Wednesday, May 30, 2012

Front Cuts

Last month, we had an all-staff meeting where a facilitator had us line up according to how many years we had been at school. It was pretty amazing to see 50 plus people snaking around the room and more than a little astounding to realize that my wife and I (in that order) were in the front of the line! Of course, it was no surprise, but to physically see it all in front of us (or rather, behind us) was a graphic physical rendition of a rather abstract fact. My wife later commented something to the effect of “Oh my God! We’re the grownups?!” Rather sobering to realize that there was no Mommy or Daddy above to take care of things.

And so it is when our parents depart and we’re suddenly in the front of the line. That scary moment when we realize that we are the new elders and there is no buffer between us and the place where the line disappears. I think of all the kids pushing to be the line leader, determined that there will never be the gravest of all injustices—front cuts—if they have anything to do with it.

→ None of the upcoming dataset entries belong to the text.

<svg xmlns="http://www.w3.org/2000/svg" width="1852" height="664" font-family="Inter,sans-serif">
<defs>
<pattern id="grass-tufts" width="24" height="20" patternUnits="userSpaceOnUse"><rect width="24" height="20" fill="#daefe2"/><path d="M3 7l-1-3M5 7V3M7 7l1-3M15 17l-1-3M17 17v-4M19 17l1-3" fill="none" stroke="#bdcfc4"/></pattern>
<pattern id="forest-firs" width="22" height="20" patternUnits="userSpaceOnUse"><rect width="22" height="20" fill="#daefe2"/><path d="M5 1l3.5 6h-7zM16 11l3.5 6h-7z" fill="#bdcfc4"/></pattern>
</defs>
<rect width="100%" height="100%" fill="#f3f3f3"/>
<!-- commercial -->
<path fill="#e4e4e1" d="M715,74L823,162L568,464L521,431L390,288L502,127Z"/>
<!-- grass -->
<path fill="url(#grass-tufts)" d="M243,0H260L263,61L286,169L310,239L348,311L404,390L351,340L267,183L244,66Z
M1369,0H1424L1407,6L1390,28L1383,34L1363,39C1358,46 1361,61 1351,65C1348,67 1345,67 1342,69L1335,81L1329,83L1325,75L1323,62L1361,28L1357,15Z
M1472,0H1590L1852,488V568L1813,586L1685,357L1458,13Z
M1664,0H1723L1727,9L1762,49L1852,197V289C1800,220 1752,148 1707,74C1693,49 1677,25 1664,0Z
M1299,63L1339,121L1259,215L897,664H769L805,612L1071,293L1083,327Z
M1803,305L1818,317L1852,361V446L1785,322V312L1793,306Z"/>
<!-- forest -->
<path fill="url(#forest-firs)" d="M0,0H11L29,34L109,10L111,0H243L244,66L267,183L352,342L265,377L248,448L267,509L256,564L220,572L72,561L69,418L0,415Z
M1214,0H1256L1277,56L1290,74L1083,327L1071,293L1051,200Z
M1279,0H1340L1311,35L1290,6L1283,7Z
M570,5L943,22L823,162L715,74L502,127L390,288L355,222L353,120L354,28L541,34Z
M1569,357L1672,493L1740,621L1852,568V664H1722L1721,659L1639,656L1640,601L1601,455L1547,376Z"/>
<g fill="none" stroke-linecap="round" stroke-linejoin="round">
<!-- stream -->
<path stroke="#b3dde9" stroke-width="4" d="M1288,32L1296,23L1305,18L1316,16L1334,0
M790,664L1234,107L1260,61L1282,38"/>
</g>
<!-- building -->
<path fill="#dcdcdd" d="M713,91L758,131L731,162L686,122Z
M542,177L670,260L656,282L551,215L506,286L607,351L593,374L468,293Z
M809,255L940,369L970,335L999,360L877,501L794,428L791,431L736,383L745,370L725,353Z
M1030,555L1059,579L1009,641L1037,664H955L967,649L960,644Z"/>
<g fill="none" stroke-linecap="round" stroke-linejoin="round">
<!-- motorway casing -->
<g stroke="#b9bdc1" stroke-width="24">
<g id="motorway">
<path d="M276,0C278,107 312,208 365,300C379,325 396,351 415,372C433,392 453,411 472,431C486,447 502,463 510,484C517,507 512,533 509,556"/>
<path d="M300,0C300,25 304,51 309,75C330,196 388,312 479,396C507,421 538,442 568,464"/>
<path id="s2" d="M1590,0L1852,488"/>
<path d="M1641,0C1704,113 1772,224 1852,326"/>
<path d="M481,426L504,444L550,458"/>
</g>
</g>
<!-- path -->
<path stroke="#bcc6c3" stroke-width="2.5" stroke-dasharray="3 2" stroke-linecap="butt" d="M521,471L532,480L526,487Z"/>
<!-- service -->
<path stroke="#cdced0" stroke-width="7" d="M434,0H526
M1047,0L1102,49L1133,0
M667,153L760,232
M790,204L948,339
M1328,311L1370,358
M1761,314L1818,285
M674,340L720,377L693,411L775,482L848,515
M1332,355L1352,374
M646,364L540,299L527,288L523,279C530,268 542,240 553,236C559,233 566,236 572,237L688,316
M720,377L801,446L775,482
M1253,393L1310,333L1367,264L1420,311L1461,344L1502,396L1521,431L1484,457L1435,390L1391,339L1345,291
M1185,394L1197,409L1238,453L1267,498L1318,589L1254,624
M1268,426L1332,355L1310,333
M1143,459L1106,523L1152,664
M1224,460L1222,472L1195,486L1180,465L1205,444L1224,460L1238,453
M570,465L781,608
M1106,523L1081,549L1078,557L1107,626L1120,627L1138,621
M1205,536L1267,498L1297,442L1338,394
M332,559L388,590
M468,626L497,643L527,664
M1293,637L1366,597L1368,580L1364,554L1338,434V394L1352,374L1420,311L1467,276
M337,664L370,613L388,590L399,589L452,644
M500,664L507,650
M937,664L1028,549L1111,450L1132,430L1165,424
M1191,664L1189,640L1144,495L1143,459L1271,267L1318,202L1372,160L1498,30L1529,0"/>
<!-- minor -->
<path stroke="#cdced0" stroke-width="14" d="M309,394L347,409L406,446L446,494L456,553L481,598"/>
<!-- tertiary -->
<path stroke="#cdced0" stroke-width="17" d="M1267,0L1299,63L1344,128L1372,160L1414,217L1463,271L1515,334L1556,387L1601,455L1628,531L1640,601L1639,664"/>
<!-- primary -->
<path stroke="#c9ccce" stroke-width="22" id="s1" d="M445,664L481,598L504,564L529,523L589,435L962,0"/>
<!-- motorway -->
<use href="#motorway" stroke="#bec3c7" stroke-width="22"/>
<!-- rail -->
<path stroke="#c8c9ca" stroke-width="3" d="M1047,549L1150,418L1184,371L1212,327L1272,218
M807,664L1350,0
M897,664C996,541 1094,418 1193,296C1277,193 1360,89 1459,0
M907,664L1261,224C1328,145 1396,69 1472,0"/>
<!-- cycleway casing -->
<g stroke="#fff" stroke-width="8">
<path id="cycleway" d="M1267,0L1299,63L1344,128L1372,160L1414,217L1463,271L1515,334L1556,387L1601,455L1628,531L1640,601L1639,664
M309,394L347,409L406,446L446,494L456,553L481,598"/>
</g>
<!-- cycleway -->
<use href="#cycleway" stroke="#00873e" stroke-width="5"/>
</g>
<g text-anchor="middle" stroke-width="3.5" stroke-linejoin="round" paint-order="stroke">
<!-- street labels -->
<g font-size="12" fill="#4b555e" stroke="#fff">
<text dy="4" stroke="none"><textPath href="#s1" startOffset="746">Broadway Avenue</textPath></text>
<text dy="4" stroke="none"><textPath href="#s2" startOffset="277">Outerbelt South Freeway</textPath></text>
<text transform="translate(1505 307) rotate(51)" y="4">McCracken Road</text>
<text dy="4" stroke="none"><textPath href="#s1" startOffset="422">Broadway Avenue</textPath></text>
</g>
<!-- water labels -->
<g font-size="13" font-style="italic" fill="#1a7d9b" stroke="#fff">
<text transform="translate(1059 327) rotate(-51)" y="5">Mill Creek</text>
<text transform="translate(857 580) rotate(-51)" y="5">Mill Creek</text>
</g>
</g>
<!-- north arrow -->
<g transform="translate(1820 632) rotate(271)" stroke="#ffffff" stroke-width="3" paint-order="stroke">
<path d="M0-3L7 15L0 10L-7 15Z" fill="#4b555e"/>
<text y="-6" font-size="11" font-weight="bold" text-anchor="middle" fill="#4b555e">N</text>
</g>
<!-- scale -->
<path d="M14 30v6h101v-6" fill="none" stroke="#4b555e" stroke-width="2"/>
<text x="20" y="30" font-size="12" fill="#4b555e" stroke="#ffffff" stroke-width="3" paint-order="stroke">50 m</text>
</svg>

I feel like telling them, “Hey, what’s your hurry? It’s not bad to be in the middle or the back of the line.” Of course, they kind of know that when they chant “First is the worst, second is the best, third is the one with the hairy chest!”

There is some kind of major flaw in evolution that we are always looking ahead with anticipation or behind with wistful nostalgia, convinced that any age is better than the one we’re living now. The little ones are so proud that they’re getting older and the older ones are longing to be younger. Today I stood in the preschool yard for a few minutes and watched the kids zooming around on tricycles, digging holes in the sand, fingerpainting and just generally following wherever their fancy led them and thought, “They really have a great deal here!” I know the Middle School kids struggling with quadratic equations and keeping their binders organized sometimes think so, though they also think it’s pretty cool that they can ride the bus by themselves, shop for their own outfits and dye their hair. Meanwhile, I had a friend turn 50 recently and found myself sighing, “Ah, the 50’s. Those were great years.”

For the moment, my wife and I both have a Mom ahead and maybe the rhyme is right—second in line is pretty good. But the inevitable moment of being in the front is approaching, be it sooner or later. Anyone want to front cut?